Extracted data entries =

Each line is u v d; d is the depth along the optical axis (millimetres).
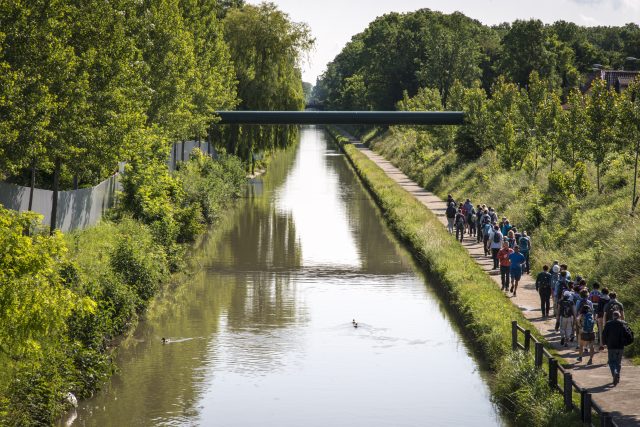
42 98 29797
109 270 32969
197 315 35188
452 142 92375
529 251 38938
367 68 188000
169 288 40156
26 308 18969
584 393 19438
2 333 19125
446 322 34062
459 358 29391
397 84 163875
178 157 69688
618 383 22984
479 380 27109
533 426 21172
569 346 26875
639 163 48406
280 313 35562
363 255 49281
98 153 36312
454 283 37219
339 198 77375
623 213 40156
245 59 84438
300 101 86812
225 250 50500
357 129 193000
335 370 28188
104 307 30391
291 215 65562
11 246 18906
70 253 33094
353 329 33062
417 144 98000
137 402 25016
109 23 37719
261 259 47781
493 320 30094
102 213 46000
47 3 31188
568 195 48219
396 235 56469
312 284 41250
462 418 23906
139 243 38688
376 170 96562
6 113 28766
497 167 69438
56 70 31453
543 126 63406
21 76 28766
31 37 30109
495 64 160250
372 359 29375
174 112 54062
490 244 40844
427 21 175000
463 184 71375
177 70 53656
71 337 25922
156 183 48094
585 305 25000
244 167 84438
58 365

EXERCISE REQUIREMENTS =
Pictures are to be left out; the records above must be repeated word for word.

RESULT =
Each line is u v d; d is the depth along the optical axis (millimetres).
42 98 29797
109 270 32969
197 315 35188
452 142 92375
529 251 38938
367 68 188000
169 288 40156
26 308 18969
584 393 19438
2 333 19125
446 322 34062
459 358 29391
397 84 163875
178 157 69688
618 383 22984
479 380 27109
533 426 21172
569 346 26875
639 163 48406
280 313 35562
363 255 49281
98 153 36312
454 283 37219
339 198 77375
623 213 40156
245 59 84438
300 101 86812
225 250 50500
357 129 193000
335 370 28188
104 307 30391
291 215 65562
11 246 18906
70 253 33094
353 329 33062
417 144 98000
137 402 25016
109 23 37719
261 259 47781
493 320 30094
102 213 46000
47 3 31188
568 195 48219
396 235 56469
312 284 41250
462 418 23906
139 243 38688
376 170 96562
6 113 28766
497 167 69438
56 70 31453
543 126 63406
21 76 28766
31 37 30109
495 64 160250
372 359 29375
174 112 54062
490 244 40844
427 21 175000
463 184 71375
177 70 53656
71 337 25922
156 183 48094
585 305 25000
244 167 84438
58 365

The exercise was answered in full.